Bortezomib/docetaxel combination treatment demonstrated antitumour activity. The response rate was 29% and median TTP was 5.4 months. These data are similar to those reported for docetaxel (75 mg m−2) in combination with either gemcitabine or capecitabine, which have been compared in a phase III trial (Chan et al, 2005). Recent studies have shown response rates of 62.5% with docetaxel plus cisplatin (Lin et al, 2007) and 50% with docetaxel plus epirubicin (Hainsworth et al, 2006). The 38% response rate at the MTD compares favourably with docetaxel and paclitaxel administered as single agents in anthracycline-pretreated metastatic breast cancer: in a recent study comparing docetaxel and paclitaxel, response rates were 32 vs 25%, and median TTP was 5.7 vs 3.6 months, respectively (Jones et al, 2005). The activity demonstrated in the present study does not appear to arise from the mechanism proposed, by which bortezomib reduces AAG concentrations through inhibition of IL-6 and consequently increases docetaxel efficacy, as mean AAG concentrations increases from baseline at nearly all time points across bortezomib dose levels. Other cellular and molecular effects of bortezomib may be involved; recently published results demonstrating its differential effects in breast cancer cells may be relevant in designing mechanism-based combination treatments (Codony-Servat et al, 2006).

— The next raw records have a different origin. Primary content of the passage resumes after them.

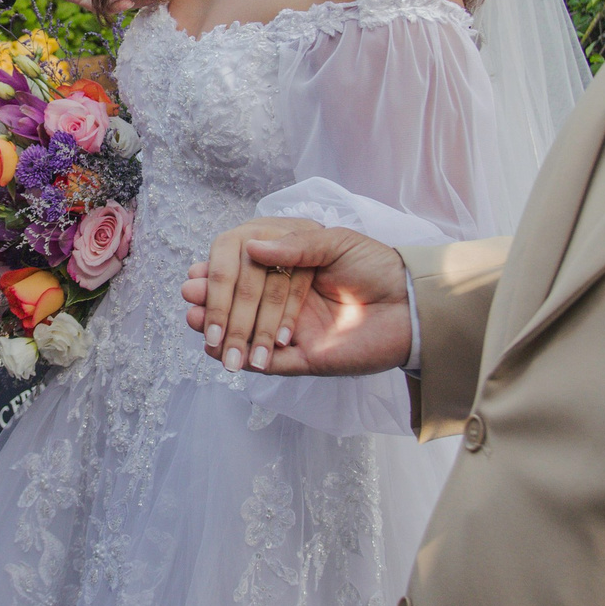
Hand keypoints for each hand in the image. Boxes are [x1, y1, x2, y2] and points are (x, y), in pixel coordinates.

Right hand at [183, 221, 412, 376]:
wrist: (415, 306)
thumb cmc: (379, 268)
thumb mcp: (337, 242)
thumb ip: (295, 244)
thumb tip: (251, 245)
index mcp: (290, 269)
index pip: (245, 272)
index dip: (219, 275)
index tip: (196, 275)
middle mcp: (286, 301)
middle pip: (240, 304)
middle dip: (212, 304)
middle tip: (189, 299)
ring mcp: (293, 331)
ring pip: (248, 335)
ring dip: (220, 332)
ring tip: (194, 324)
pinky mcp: (306, 359)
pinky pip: (270, 363)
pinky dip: (246, 359)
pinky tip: (221, 353)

Bortezomib has been studied in combination with trastuzumab in HER2-positive breast cancer cell lines (Cardoso et al, 2006). Although its value in HER2-postive cells is well established, the response rate with single-agent trastuzumab in metastatic breast cancer is <40% (Vogel et al, 2002). A preclinical study in four cell lines demonstrated that bortezomib acts synergistically to increase the effect of trastuzumab in HER2-positive cells (Cardoso et al, 2006). The potential clinical application of this combination is currently under investigation in a phase I trial. Additionally, a phase II study is underway to investigate bortezomib plus pegylated liposomal doxorubicin in patients with anthracycline-pretreated metastatic breast cancer.

The baseline characteristics of patients in the present study were typical of patients with anthracycline-pretreated advanced/metastatic breast cancer. The p53 and estrogen receptor status were not recorded but may be of interest in future trials, as in vitro studies suggest proteasome inhibition is at least partially dependent on the p53 status in breast cancer (MacLaren et al, 2001), and estrogen-receptor-negative status plus a dysregulated IκBα/NF-κB system is associated with greater bortezomib antitumour activity (Tapia et al, 2005).

In conclusion, the study demonstrated that bortezomib and docetaxel combination therapy is feasible, tolerable, and active in anthracycline-pretreated metastatic breast cancer.